▶ EXTRACTED RECORDS:
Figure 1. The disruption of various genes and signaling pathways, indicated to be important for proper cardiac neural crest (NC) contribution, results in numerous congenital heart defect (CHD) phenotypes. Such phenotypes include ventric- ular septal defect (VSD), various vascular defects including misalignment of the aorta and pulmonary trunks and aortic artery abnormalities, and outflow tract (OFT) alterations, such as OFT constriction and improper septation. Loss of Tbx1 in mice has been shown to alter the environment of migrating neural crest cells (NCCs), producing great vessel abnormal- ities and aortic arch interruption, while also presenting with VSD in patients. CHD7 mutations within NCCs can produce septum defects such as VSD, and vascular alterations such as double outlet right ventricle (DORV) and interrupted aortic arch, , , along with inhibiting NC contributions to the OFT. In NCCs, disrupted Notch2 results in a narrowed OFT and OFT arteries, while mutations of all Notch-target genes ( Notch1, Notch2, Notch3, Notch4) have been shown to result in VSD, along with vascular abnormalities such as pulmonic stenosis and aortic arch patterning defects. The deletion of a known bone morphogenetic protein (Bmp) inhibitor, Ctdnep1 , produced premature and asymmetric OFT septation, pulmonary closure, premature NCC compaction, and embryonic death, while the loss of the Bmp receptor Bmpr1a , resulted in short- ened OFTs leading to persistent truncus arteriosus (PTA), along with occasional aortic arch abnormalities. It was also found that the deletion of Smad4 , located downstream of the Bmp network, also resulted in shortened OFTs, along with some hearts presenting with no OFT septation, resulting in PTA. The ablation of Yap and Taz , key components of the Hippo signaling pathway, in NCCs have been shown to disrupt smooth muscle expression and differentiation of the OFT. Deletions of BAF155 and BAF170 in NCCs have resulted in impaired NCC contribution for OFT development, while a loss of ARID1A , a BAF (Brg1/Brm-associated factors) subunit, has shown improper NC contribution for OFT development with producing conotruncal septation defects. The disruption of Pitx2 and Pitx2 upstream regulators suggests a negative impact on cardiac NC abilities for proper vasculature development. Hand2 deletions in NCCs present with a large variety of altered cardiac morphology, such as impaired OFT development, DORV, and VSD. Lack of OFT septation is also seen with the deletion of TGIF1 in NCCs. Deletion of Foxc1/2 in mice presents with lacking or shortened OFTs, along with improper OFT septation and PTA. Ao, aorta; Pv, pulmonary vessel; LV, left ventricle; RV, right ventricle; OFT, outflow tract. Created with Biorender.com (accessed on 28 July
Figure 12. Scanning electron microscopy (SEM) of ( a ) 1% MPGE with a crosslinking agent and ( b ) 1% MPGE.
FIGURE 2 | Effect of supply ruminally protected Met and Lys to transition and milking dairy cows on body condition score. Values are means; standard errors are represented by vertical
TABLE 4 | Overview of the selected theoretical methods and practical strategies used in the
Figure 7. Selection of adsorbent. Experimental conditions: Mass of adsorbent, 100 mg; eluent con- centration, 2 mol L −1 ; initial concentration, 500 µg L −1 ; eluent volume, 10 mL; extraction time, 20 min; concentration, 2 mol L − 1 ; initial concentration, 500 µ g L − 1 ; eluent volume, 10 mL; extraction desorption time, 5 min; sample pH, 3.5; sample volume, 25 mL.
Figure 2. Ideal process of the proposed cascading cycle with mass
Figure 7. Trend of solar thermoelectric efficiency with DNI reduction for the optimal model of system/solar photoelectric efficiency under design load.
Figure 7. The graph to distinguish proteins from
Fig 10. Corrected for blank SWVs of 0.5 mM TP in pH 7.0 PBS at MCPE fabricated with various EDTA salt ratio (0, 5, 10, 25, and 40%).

▶ WORK TASK: Transcribe the entire listing above.

▶ RESULT OF THE EXERCISE:
Figure 1. The disruption of various genes and signaling pathways, indicated to be important for proper cardiac neural crest (NC) contribution, results in numerous congenital heart defect (CHD) phenotypes. Such phenotypes include ventric- ular septal defect (VSD), various vascular defects including misalignment of the aorta and pulmonary trunks and aortic artery abnormalities, and outflow tract (OFT) alterations, such as OFT constriction and improper septation. Loss of Tbx1 in mice has been shown to alter the environment of migrating neural crest cells (NCCs), producing great vessel abnormal- ities and aortic arch interruption, while also presenting with VSD in patients. CHD7 mutations within NCCs can produce septum defects such as VSD, and vascular alterations such as double outlet right ventricle (DORV) and interrupted aortic arch, , , along with inhibiting NC contributions to the OFT. In NCCs, disrupted Notch2 results in a narrowed OFT and OFT arteries, while mutations of all Notch-target genes ( Notch1, Notch2, Notch3, Notch4) have been shown to result in VSD, along with vascular abnormalities such as pulmonic stenosis and aortic arch patterning defects. The deletion of a known bone morphogenetic protein (Bmp) inhibitor, Ctdnep1 , produced premature and asymmetric OFT septation, pulmonary closure, premature NCC compaction, and embryonic death, while the loss of the Bmp receptor Bmpr1a , resulted in short- ened OFTs leading to persistent truncus arteriosus (PTA), along with occasional aortic arch abnormalities. It was also found that the deletion of Smad4 , located downstream of the Bmp network, also resulted in shortened OFTs, along with some hearts presenting with no OFT septation, resulting in PTA. The ablation of Yap and Taz , key components of the Hippo signaling pathway, in NCCs have been shown to disrupt smooth muscle expression and differentiation of the OFT. Deletions of BAF155 and BAF170 in NCCs have resulted in impaired NCC contribution for OFT development, while a loss of ARID1A , a BAF (Brg1/Brm-associated factors) subunit, has shown improper NC contribution for OFT development with producing conotruncal septation defects. The disruption of Pitx2 and Pitx2 upstream regulators suggests a negative impact on cardiac NC abilities for proper vasculature development. Hand2 deletions in NCCs present with a large variety of altered cardiac morphology, such as impaired OFT development, DORV, and VSD. Lack of OFT septation is also seen with the deletion of TGIF1 in NCCs. Deletion of Foxc1/2 in mice presents with lacking or shortened OFTs, along with improper OFT septation and PTA. Ao, aorta; Pv, pulmonary vessel; LV, left ventricle; RV, right ventricle; OFT, outflow tract. Created with Biorender.com (accessed on 28 July
Figure 12. Scanning electron microscopy (SEM) of ( a ) 1% MPGE with a crosslinking agent and ( b ) 1% MPGE.
FIGURE 2 | Effect of supply ruminally protected Met and Lys to transition and milking dairy cows on body condition score. Values are means; standard errors are represented by vertical
TABLE 4 | Overview of the selected theoretical methods and practical strategies used in the
Figure 7. Selection of adsorbent. Experimental conditions: Mass of adsorbent, 100 mg; eluent con- centration, 2 mol L −1 ; initial concentration, 500 µg L −1 ; eluent volume, 10 mL; extraction time, 20 min; concentration, 2 mol L − 1 ; initial concentration, 500 µ g L − 1 ; eluent volume, 10 mL; extraction desorption time, 5 min; sample pH, 3.5; sample volume, 25 mL.
Figure 2. Ideal process of the proposed cascading cycle with mass
Figure 7. Trend of solar thermoelectric efficiency with DNI reduction for the optimal model of system/solar photoelectric efficiency under design load.
Figure 7. The graph to distinguish proteins from
Fig 10. Corrected for blank SWVs of 0.5 mM TP in pH 7.0 PBS at MCPE fabricated with various EDTA salt ratio (0, 5, 10, 25, and 40%).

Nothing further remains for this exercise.